Children from both the Vauxhall and Taber areas attended the recent Rural Farm Safety Camp at the Taber Agri-Plex earlier this month.
After years on hiatus, a group of dedicated volunteers and safety-minded business sponsors decided to revive it and it looks like the steam is there for it to continue consecutively in upcoming years.
Adult chaperones and children alike packed the stands of the Taber Agri-Plex to hear the cautionary tale of Edwin Camps, from Barnwell, who luckily recovered from a farm accident that left him partially paralyzed, with months of recovery time to regain motion in all his limbs.
What was impressive about the Farm Safety Camp is the varieties in its message.
When one thinks of farm safety, the one thing that automatically comes to mind is small children around heavy machinery that help bring the crops to market.
Yes, that avenue was explored, but with 14 different stations for children to explore, it was so much more. Handling large farm animals like cows right down to dogs, lawn/field care, quads and emergency services were but a few of the many things explored at the Rural Farm Safety Camp.
Emergency services stressed to children the greater importance that children stay safe in rural settings due to the isolation. Response times for EMS out on the farm are not as fast as those in town limits, stressing the fact for safety vigilance out on the farm.
In helping keep children safe out on the farm, safety camps like the one done at the Taber Agri-Plex are needed now more than ever.
Agriculture ranks as Canada’s third-most hazardous industry. In terms of absolute numbers of fatalities, there is no more dangerous occupation. There were 1,769 agricultural fatalities in Canada from 1990 – 2005.
Agricultural machines were involved in 70.9 per cent of fatalities (Farm Safety Centre).
There are 346,000 farm operators in Canada, three-fifths of which are run by a single operator.
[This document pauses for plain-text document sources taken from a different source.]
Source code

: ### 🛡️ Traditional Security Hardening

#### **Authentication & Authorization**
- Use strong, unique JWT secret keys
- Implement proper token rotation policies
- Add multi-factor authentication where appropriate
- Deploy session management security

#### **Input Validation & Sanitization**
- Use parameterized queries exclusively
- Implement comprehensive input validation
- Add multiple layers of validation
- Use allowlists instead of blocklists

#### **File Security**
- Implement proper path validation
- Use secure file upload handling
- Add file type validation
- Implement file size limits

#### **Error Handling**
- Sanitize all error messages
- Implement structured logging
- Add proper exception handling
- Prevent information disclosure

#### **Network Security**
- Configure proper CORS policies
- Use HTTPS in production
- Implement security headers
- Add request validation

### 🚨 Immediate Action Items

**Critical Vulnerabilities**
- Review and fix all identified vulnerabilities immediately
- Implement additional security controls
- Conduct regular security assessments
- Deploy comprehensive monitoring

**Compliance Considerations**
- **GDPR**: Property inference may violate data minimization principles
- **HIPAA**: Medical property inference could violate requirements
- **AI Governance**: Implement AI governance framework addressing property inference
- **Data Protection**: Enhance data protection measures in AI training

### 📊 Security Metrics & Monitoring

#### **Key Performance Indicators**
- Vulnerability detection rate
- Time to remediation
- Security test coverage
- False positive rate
Just over half of farm incidents happen while the victim is working alone, while about 25 per cent of incidents happen in the presence of a family member.
Most disabling injuries happen between September and November and are caused by unsafe use of equipment or material-handling practices. Fatigue is the second most common contributing factor. Trying to save time and miscommunication between workers are also common factors.
Injuries occur more frequently in the late afternoon and during the busy harvest months, when exhaustion and overwork is common. When fatigued or under time pressure, farmers may spend less time on safety, and when finances are strained bearing costs for safety can be difficult.
On average, 114 people are killed and another 1,499 are seriously injured by farm-related incidents in Canada each year.
Almost half of these incidents are caused by farm machinery and over a third involve children under 15 or adults over 65. It is estimated that farmers are five times more likely to be killed through occupation-related accident than workers in all other industries. Agriculture also has the highest rate of disabling injuries among all other industries. (Canadian Federation of Agriculture).
Agriculture is one of the main industries that help power southern Alberta, and it is good to see concerned volunteers are giving children the power of knowledge to help keep them safe on the farm.
The best part of the camp was children can be teachers to their parents who may have been letting some standards slip when it comes to safety on their farm. As many experts in the field say, farm safety is a choice — not an act of fate. Many injury incidents are preventable if enough foresight is given — the kind of foresight that was provided by the many dedicated volunteers at the Rural Farm Safety Camp.
Those volunteers and sponsors of the event should be applauded for caring so much about the safety of farm youth.